WORK TO COMPLETE: Output only the lines from the line holding "f_number: 1.78" through the close of the records, exactly as they appear, with all pictures omitted.

Start of RECORD EXTRACTS

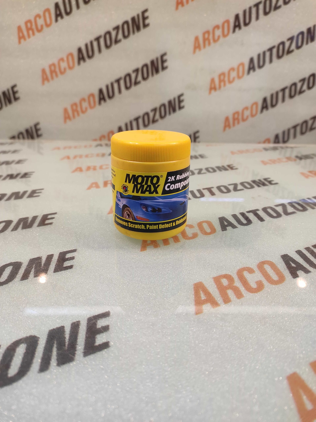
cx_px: 158
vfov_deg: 91.1
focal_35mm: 17
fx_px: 207
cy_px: 211
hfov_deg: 74.7
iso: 262
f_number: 1.79
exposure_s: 1/50
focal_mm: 4.74
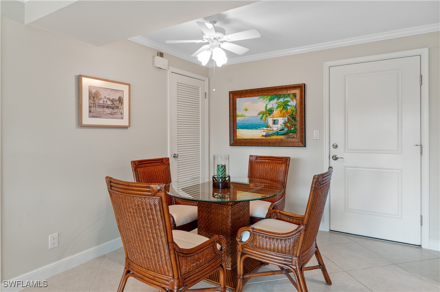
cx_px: 220
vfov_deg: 59.3
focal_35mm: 21
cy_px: 146
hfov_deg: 81.3
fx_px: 256
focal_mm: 14
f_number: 8
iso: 200
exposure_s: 1/2
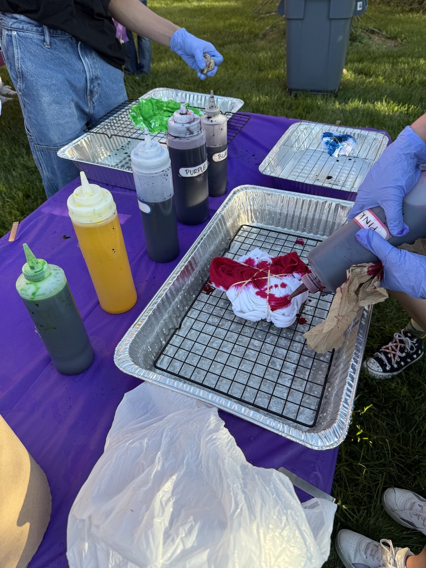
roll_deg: +5.1
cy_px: 284
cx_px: 213
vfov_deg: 71.6
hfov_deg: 56.8
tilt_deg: -43.7
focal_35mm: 24
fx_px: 394
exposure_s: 1/831
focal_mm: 6.76
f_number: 1.78
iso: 80
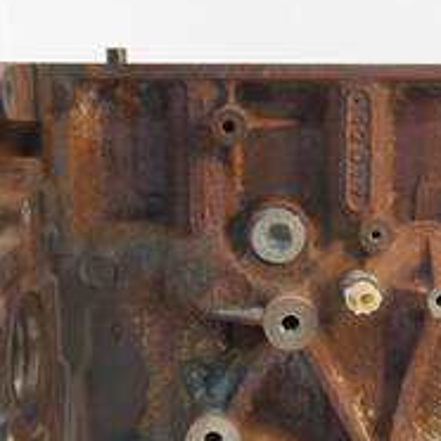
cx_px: 301
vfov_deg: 26.8
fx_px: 922
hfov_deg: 26.7
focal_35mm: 64
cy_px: 261
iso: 1250
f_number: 3.5
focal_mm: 14
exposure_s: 1/60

End of RECORD EXTRACTS

WRITTEN SOLUTION:
f_number: 1.78
iso: 80
cx_px: 301
vfov_deg: 26.8
fx_px: 922
hfov_deg: 26.7
focal_35mm: 64
cy_px: 261
iso: 1250
f_number: 3.5
focal_mm: 14
exposure_s: 1/60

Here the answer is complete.